できれば次の機会に…という気持ちを抑え、他ならぬN氏からの依頼ゆえ引き受けることにした。ということでお題は「看板商品」にしようと思う。この事業、予算額から考えると1千件前後の採択枠があり、こぞって多くの地域がエントリーするものと考える。この記事が出る頃は審査真っただ中と思われるので(審査に)影響のない書きぶりにしておこう。
地域にとっての看板商品とはなんだろう。訪れる観光客が求める看板商品とはなんだろう。僕の前職時代であれば「たくさん売れる商品」が看板商品の定義だったように思う。たくさん売るにはオールターゲットに訴求できて、オールシーズン設定できて、多くの地域に横展開できる商品、つまり5W1Hをあまり特定しないものが看板商品に近しかった。

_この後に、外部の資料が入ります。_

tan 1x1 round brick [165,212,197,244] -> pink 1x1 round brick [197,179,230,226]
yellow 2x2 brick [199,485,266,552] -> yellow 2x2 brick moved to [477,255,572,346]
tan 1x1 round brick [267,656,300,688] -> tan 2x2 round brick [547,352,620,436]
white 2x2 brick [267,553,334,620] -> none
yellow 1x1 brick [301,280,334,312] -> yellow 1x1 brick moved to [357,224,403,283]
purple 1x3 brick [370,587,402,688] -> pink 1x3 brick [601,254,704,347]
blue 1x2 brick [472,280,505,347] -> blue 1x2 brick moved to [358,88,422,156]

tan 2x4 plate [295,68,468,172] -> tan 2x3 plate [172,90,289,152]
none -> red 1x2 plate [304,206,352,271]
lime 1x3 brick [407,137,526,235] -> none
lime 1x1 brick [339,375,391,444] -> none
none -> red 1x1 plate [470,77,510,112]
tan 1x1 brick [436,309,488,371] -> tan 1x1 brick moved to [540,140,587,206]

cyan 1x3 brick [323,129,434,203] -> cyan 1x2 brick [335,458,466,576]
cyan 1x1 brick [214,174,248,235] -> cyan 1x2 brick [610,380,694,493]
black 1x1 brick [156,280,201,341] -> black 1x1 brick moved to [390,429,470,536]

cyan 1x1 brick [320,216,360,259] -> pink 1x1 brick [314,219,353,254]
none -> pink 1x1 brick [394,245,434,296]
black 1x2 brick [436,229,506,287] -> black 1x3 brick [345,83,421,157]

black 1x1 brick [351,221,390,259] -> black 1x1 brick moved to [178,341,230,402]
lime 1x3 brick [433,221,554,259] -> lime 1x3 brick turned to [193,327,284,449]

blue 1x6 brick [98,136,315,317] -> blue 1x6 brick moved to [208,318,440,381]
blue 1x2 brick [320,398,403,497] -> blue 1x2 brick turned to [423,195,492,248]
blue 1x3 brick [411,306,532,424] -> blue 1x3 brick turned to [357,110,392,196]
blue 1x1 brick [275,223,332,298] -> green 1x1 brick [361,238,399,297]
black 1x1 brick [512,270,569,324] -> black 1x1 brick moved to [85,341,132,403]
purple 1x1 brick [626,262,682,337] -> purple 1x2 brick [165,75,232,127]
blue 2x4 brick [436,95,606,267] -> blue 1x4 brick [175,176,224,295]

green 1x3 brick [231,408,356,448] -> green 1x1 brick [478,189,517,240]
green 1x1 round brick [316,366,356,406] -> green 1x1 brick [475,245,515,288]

消費者が求める旅と商品が変化しつつあることは本紙購読者なら誰でも感じているところであろう。看板商品=量販ではなくなってきている。でも稼げないと地域には定着しない。ということは、同じ「500」という数字であっても「100名×5」ではなく「10名×50」「5名×100」をどう創り出していけるかということ。そもそもメジャー観光地以外は「嵐のように来てアッという間に去っていく」送客と誘客は求めていなかった。メジャー観光地でも後者のコンテンツ開発に力点を置くところが多い。今回の看板商品創出事業には「販路開拓をせよ」とある。10名×50のために必要な販路とは、「来てくれたユーザー」こそが販路という考え方もあると思う。100名×5のためには旅行会社や地域側関係者が主観でアピールする誘客手法が重要だったが、10名×50、5名×100のためには共感を呼ぶことが何よりも大事で、満足度はもとより再来訪意向(リピート志向)や紹介意向(シェア志向)の高い看板商品づくりが求められるというのが現時点での結論となる。そして伝え方の法則は「1からの脱却」、つまり「一過性」「一方通行」「一人称目線」ではなく、ユーザーリアクションや共感が次の消費者を呼び込むわけで、「最初の5名」を作る新たな販路を開拓したい。
誰が見ても「量販ありき」ではなく、そんな可能性ある地域にエールを送る採択=地域のチャンスが数多く生まれることを願う。